Set for an unspecified date this spring, the Partnership for a New American Economy's "virtual march for immigration reform" is a more codified version of common online petition systems. Join it, and you'll be asked if you want to post tweets and Facebook messages or send emails — though at this point, it doesn't include common tools like a Representative- or Senator-finding system or even much information about what the "march" entails. Supporters are asked to help make sure that core issues — including visas for entrepreneurs — make it into a reform bill. And the event itself is backed by a list of people that includes former AOL co-founder Steve Case, Tumblr founder David Karp, and Mayor Michael Bloomberg, who has pushed to make NYC a more startup-friendly city.

Organization director and Bloomberg policy advisor Jeremy Robbins says the event is meant to be "responsive to the way that we communicate in this day and age.
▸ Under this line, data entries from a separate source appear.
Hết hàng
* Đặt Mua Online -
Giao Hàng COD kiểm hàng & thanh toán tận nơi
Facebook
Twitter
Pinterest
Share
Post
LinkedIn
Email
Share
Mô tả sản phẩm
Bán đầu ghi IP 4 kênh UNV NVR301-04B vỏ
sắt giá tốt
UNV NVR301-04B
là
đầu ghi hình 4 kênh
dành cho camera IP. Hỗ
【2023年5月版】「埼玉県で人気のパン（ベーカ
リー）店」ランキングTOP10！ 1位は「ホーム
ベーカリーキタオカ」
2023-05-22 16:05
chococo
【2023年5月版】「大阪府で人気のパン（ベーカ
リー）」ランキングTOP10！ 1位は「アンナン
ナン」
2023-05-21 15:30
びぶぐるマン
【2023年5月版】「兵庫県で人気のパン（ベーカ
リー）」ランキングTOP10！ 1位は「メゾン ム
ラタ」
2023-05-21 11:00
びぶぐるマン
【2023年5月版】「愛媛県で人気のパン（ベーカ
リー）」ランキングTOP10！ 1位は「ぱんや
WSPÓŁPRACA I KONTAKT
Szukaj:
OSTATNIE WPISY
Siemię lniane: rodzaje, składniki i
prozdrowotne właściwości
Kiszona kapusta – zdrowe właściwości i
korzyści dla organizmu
It's something that more people can identify and care about... It's symbolic and represents the voice of technology and innovation." Having a purely online protest is a way to deal with Congressional timeline changes: "If the bill is moving faster or slower, we can adapt to that." Robbins says he's also looking getting participating members to advocate on their sites, as was done during the SOPA protests.

A supplement to more traditional lobbying, not a replacement

Effectively, though, the campaign is meant as an added visibility boost in a larger effort. "This is certainly a very important thing," says Robbins. "But we have 500 CEO and mayor members, working on all of these states to get members out." The group is also employing traditional lobbying efforts in Washington, DC.
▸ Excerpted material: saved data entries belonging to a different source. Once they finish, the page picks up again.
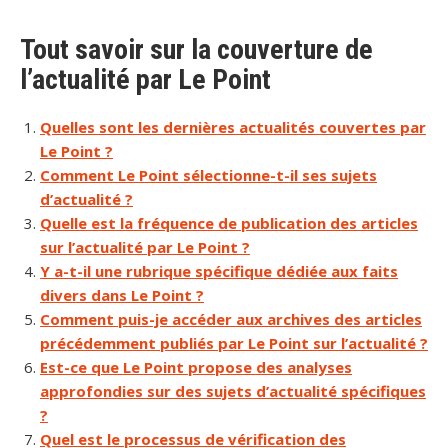
Tout savoir sur la couverture de
l’actualité par Le Point
Quelles sont les dernières actualités couvertes par
Le Point ?
Comment Le Point sélectionne-t-il ses sujets
d’actualité ?
Quelle est la fréquence de publication des articles
sur l’actualité par Le Point ?
Y a-t-il une rubrique spécifique dédiée aux faits
divers dans Le Point ?
Comment puis-je accéder aux archives des articles
précédemment publiés par Le Point sur l’actualité ?
Est-ce que Le Point propose des analyses
approfondies sur des sujets d’actualité spécifiques
?
Quel est le processus de vérification des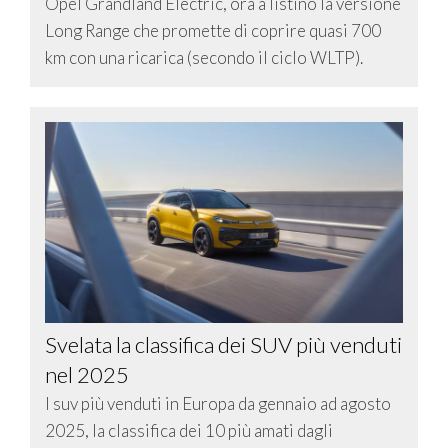
Opel Grandland Electric, ora a listino la versione
Long Range che promette di coprire quasi 700
km con una ricarica (secondo il ciclo WLTP).
Svelata la classifica dei SUV più venduti
nel 2025
I suv più venduti in Europa da gennaio ad agosto
2025, la classifica dei 10 più amati dagli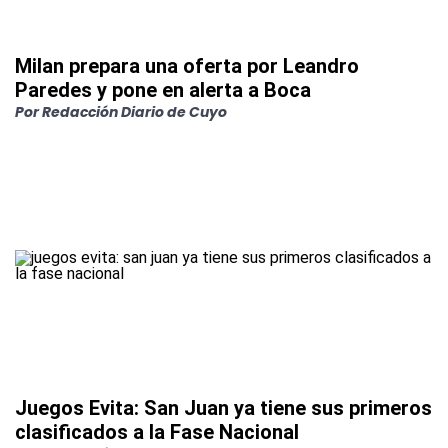
Milan prepara una oferta por Leandro
Paredes y pone en alerta a Boca
Por
Redacción Diario de Cuyo
Juegos Evita: San Juan ya tiene sus primeros
clasificados a la Fase Nacional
"Everyone still wants to come [to America], but the reality is that there are a lot of other places to go."

America's tough visa system hits self-employed potential entrepreneurs particularly hard, and Robbins agrees with critics who say that it could lead to a "brain drain" as they leave for more hospitable nations. America, he says, can no longer rely on being the biggest destination for aspiring startup creators. "Everyone still wants to come here, but the reality is that there are a lot of other places to go." Industry icons like Steve Jobs' widow Laurene Powell Jobs have previously pushed for immigration reform and the DREAM Act, which would offer legal residency to undocumented minors who attend college or serve in the military.

The symbolic aspects of the protest extends beyond its high-tech trappings. A larger number of high-skilled immigrants could benefit every industry — though the "virtual march" is based on galvanizing supporters of the tech sector, the Partnership for a New American Economy is more generally business-focused. Manufacturers or hospitals, though, don't inspire the same sense of futuristic optimism. And in the larger world of immigration reform, it's more feasible to argue for keeping STEM graduates in the country than to push for improvements to the lives of low-skilled, often uneducated undocumented workers.